__Objective__: Summarize the passage on communism and China in two sentences.

Red China means "Communist China" and is a cold war term. The idea floats around here all the time that China is a "communist country" with a "capitalist economy." It's kind of like saying North Korea is a democratic nation with a dictatorship. To equate communism as a synonym of totalitarianism is a terrible misunderstanding of 20th century history. Actually, to assume elections are indicative of a non-totalitarian society is just as nuts.

Communism, as outlined by both Marx and Lenin, never "took" anywhere on earth really. It had a good start in China in Yanan in the 1940s but things went strange. Of course in Russia, Stalin destroyed it. It has never functioned anywhere as it should. The process is supposed to be as follows: a vanguard of Revolutionary workers take control of the State, which basically exists to protect the rich from the poor. The vanguard party appoints workers paid at a reasonable salary to carry out the controls of the state. People are supposed to be able to voice their opinions on where the nation should go from there on out and they are supposed to support those in other nations who desire to get out from under the boot. What was once the State (which only existed to keep the poor segregated from the rich) then "withers away" as ordinary citizens take the reigns of society. All voices are welcome, except those that say the wealthy elite ought to rule again.

__Data__:
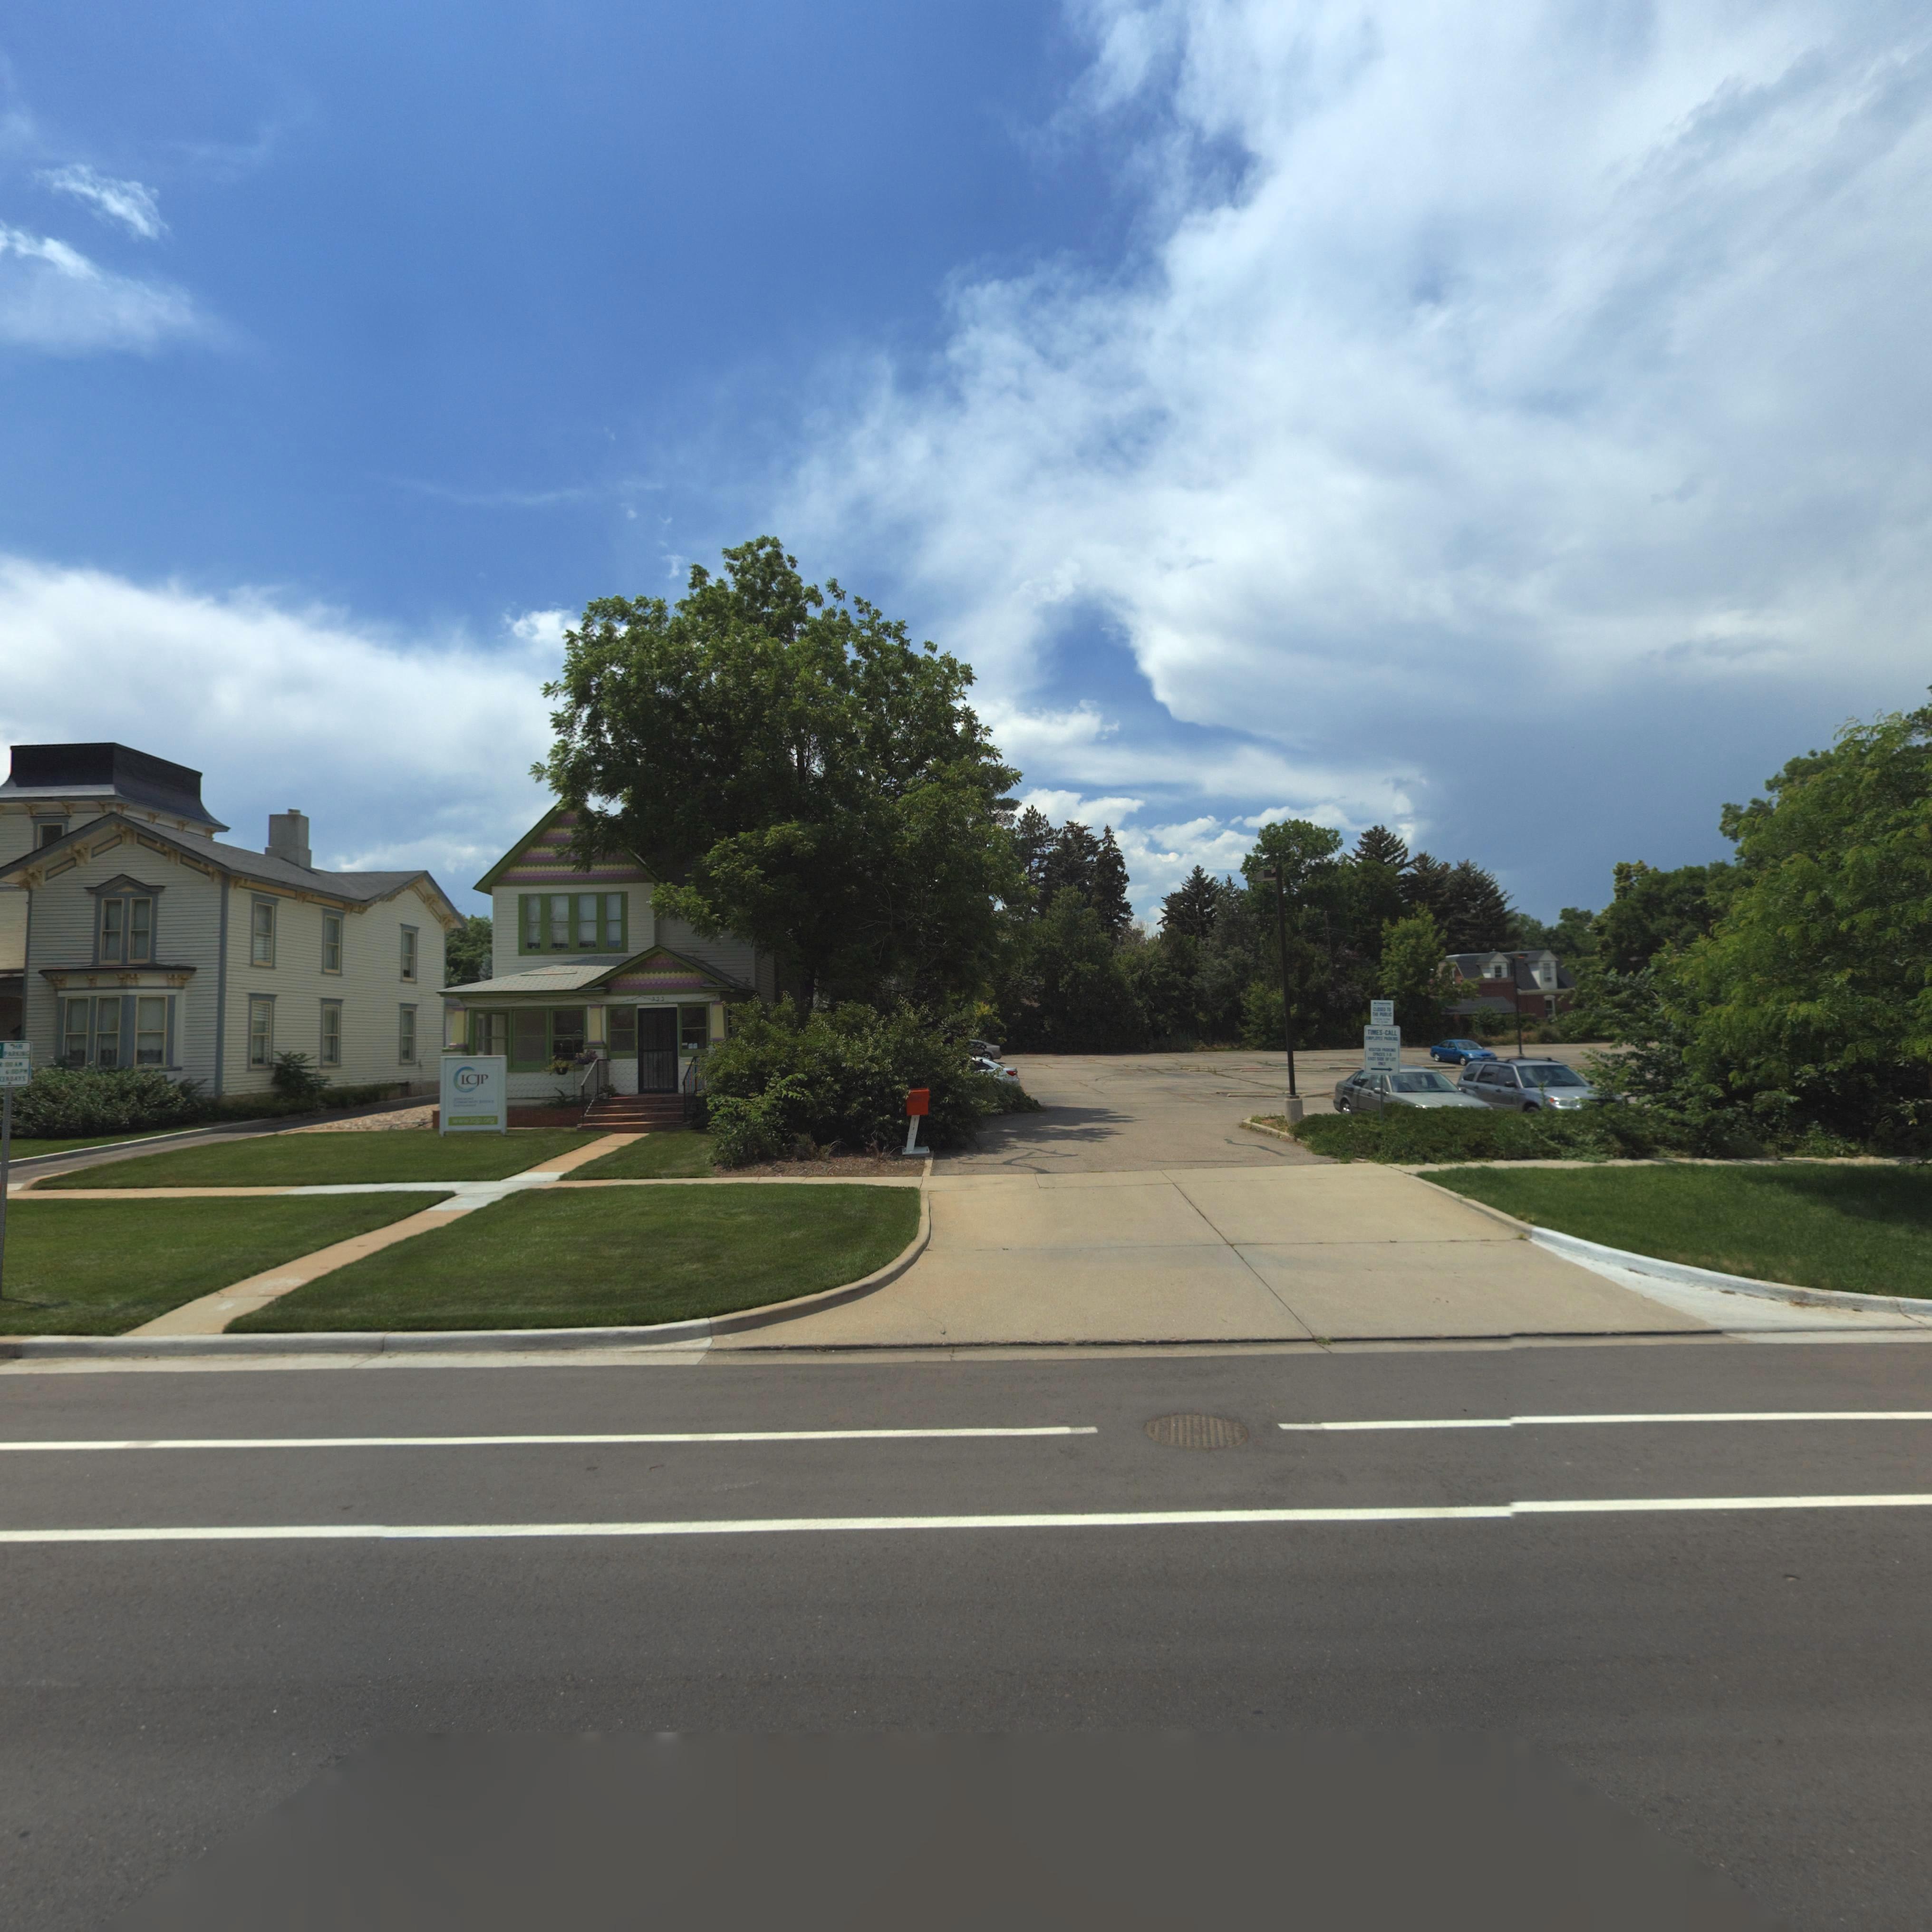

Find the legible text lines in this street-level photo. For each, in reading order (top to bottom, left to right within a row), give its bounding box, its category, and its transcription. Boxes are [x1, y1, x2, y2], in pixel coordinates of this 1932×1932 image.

__Reply to the task__: The passage dismisses the notion that China is a "communist country" with a "capitalist economy," likening it to calling North Korea a democratic nation with a dictatorship, and argues that treating communism as a synonym of totalitarianism badly misreads 20th-century history. It holds that communism as outlined by Marx and Lenin never truly took hold anywhere, and it describes the intended process, in which a revolutionary workers' vanguard takes control of the state, which then "withers away" as ordinary citizens come to run society.